In its most basic form, maki zushi is a roll of rice and filling, delicately surrounded by nori seaweed. This type of sushi is one that many people will recognise in most of the Japanese restaurants in the West. Maki zushi - maki means "roll" - is indeed one of the most common forms of sushi, characterized above all by its round shape. To create it, one uses a makisu, a small bamboo mat on which is placed a sheet of dried seaweed (yaki nori), covered with vinegared rice , and lined with one or more ingredients (fish, vegetable, tofu... ). The cylinder created after rolling up the makisu is then sliced into small pieces before serving.
Read also: 10 Japanese cooking utensils
Fish, shellfish, raw vegetables... maki zushi can be filled with of a multitude of ingredients, the most common types of maki being tekka maki, tuna-based, or kappa maki, with cucumber.
You can also find maki stuffed with shrimp, salmon, egg, avocado or natto.

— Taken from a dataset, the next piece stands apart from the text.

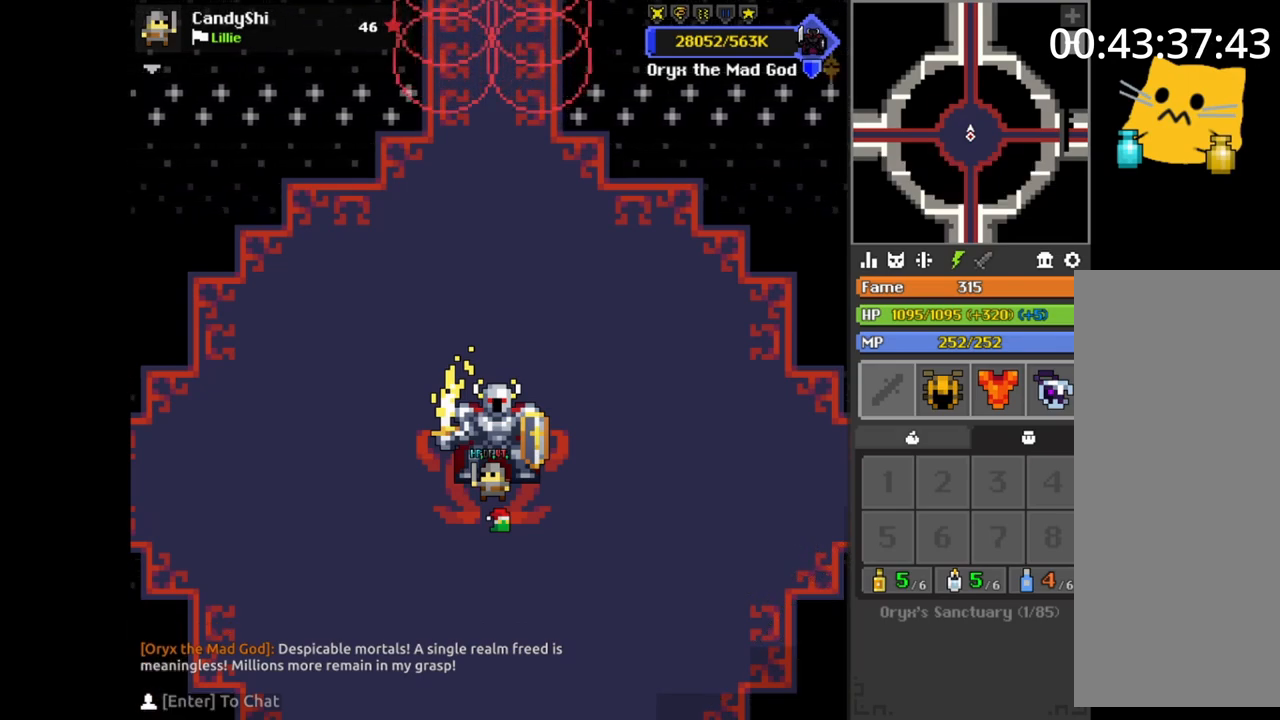
{"keys": ["e"], "mouse": [], "events": [[17, "v", "down"], [117, "ctrl", "up"], [117, "v", "up"], [317, "b", "down"], [417, "b", "up"], [500, "e", "down"]]}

Hosomaki zushi - the smallest rolls - contain only one or two ingredients, unlike the bigger futomaki zushi, which are usually stuffed with a variety of ingredients and wrapped with a whole sheet of seaweed.
More original, uramaki zushi is the "inverted" version of futomaki: the seaweed, instead of being placed outside the rice, is found inside, between the filling and the rice, with the outside often covered with sesame seeds instead.
Finally, the exception to the rule is temaki zushi (temaki means "hand rolled") - it's not round! It's more like a seaweed cone, again filled with vinegared rice, fish and raw vegetables. An informal kind of sushi, to put together yourself during the meal.
Like most sushi, maki zushi are usually enjoyed with soy sauce, wasabi and ginger.